If $\sin\alpha + \cos\alpha = 0.2$, find the numerical value of $\sin2\alpha$. How do I find a value for $\sin\alpha$ or $\cos\alpha$ so I can use a double angle formula?
I know how to solve a problem like
"If $\cos\alpha = \frac{\sqrt{3}}{2}$ , find $\sin2\alpha$"
by using the 'double angle' formula: $\sin2\alpha = 2\sin\alpha\cos\alpha$ like this:
Start by computing $\sin\alpha$ $$\sin^2\alpha = 1 -\cos^2\alpha = 1-(\frac{\sqrt{3}}{2})^2 = \frac{1}{4}$$ so $$\sin\alpha = \pm\frac{1}{2}$$ then it's just a simple matter of plugging $\sin\alpha = \pm\frac{1}{2}$ and $\cos\alpha=\frac{\sqrt{3}}{2}$ into $$\sin2\alpha = 2\sin\alpha\cos\alpha$$ to get $$\sin2\alpha = \pm\frac{\sqrt{3}}{2}$$
Where I can not make progress with the question
"If $\sin\alpha + \cos\alpha = 0.2$, find the numerical value of $\sin2\alpha$".

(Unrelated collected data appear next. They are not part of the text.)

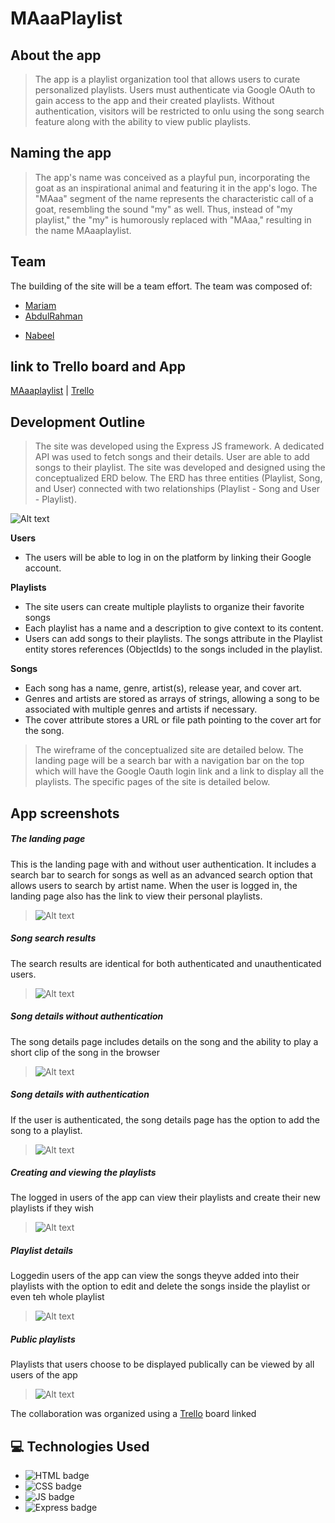 # MAaaPlaylist

## About the app
> The app is a playlist organization tool that allows users to curate personalized playlists. Users must authenticate via Google OAuth to gain access to the app and their created playlists. Without authentication, visitors will be restricted to onlu using the song search feature along with the ability to view public playlists.

## Naming the app
> The app's name was conceived as a playful pun, incorporating the goat as an inspirational animal and featuring it in the app's logo. The "MAaa" segment of the name represents the characteristic call of a goat, resembling the sound "my" as well. Thus, instead of "my playlist," the "my" is humorously replaced with "MAaa," resulting in the name MAaaplaylist.

## Team

The building of the site will be a team effort. The team was composed of:

- [Mariam](https://github.com/MariamBaloch)
- [AbdulRahman](https://github.com/aboodabdo347)
* [Nabeel](https://github.com/nabeelmaklai)

## link to Trello board and App

[MAaaplaylist](https://maaaplaylist.fly.dev/) | [Trello](https://trello.com/b/nfH5tSJv/playlist-app)

## Development Outline

> The site was developed using the Express JS framework. A dedicated API was used to fetch songs and their details. User are able to add songs to their playlist. The site was developed and designed using the conceptualized ERD below. The ERD has three entities (Playlist, Song, and User) connected with two relationships (Playlist - Song and User - Playlist).

![Alt text](images/updated-erd.png)

**Users**

- The users will be able to log in on the platform by linking their Google account.

**Playlists**

- The site users can create multiple playlists to organize their favorite songs
- Each playlist has a name and a description to give context to its content.
- Users can add songs to their playlists. The songs attribute in the Playlist entity stores references (ObjectIds) to the songs included in the playlist.

**Songs**

- Each song has a name, genre, artist(s), release year, and cover art.
- Genres and artists are stored as arrays of strings, allowing a song to be associated with multiple genres and artists if necessary.
- The cover attribute stores a URL or file path pointing to the cover art for the song.

> The wireframe of the conceptualized site are detailed below. The landing page will be a search bar with a navigation bar on the top which will have the Google Oauth login link and a link to display all the playlists. The specific pages of the site is detailed below.

## App screenshots

##### The landing page

This is the landing page with and without user authentication. It includes a search bar to search for songs as well as an advanced search option that allows users to search by artist name. When the user is logged in, the landing page also has the link to view their personal playlists. 

> ![Alt text](app-images/homepage.png)

##### Song search results 

The search results are identical for both authenticated and unauthenticated users.

> ![Alt text](app-images/Search-results.png)

##### Song details without authentication

The song details page includes details on the song and the ability to play a short clip of the song in the browser

> ![Alt text](app-images/song-details-not-loggedin.png)

##### Song details with authentication

If the user is authenticated, the song details page has the option to add the song to a playlist.

> ![Alt text](app-images/song-details-loggedin.png)

##### Creating and viewing the playlists

The logged in users of the app can view their playlists and create their new playlists if they wish

> ![Alt text](app-images/your-playlist-button.png)

##### Playlist details

Loggedin users of the app can view the songs theyve added into their playlists with the option to edit and delete the songs inside the playlist or even teh whole playlist

> ![Alt text](app-images/playlist-details.png)

##### Public playlists

Playlists that users choose to be displayed publically can be viewed by all users of the app

> ![Alt text](app-images/Public-playlists.png)





The collaboration was organized using a [Trello](https://trello.com/b/nfH5tSJv/playlist-app) board linked

## :computer: Technologies Used

- ![HTML badge](https://img.shields.io/badge/HTML5-E34F26?style=for-the-badge&logo=html5&logoColor=white)
- ![CSS badge](https://img.shields.io/badge/CSS3-1572B6?style=for-the-badge&logo=css3&logoColor=white)
- ![JS badge](https://img.shields.io/badge/JavaScript-323330?style=for-the-badge&logo=javascript&logoColor=F7DF1E)
- ![Express badge](https://img.shields.io/badge/JavaScript-323330?style=for-the-badge&logo=express&logoColor=F7DF1E)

Is how do I find a value for $\sin\alpha$ or $\cos\alpha$ so I can use a double angle formula?
What I have tried:
If $\sin\alpha+\cos\alpha = 0.2$ then $\sin\alpha=0.2-\cos\alpha$ and $\cos\alpha=0.2-\sin\alpha$. Should I start by by computing $\sin\alpha$ using $\sin^2\alpha = 1 -\cos^2\alpha = 1-(0.2-\cos\alpha)^2$?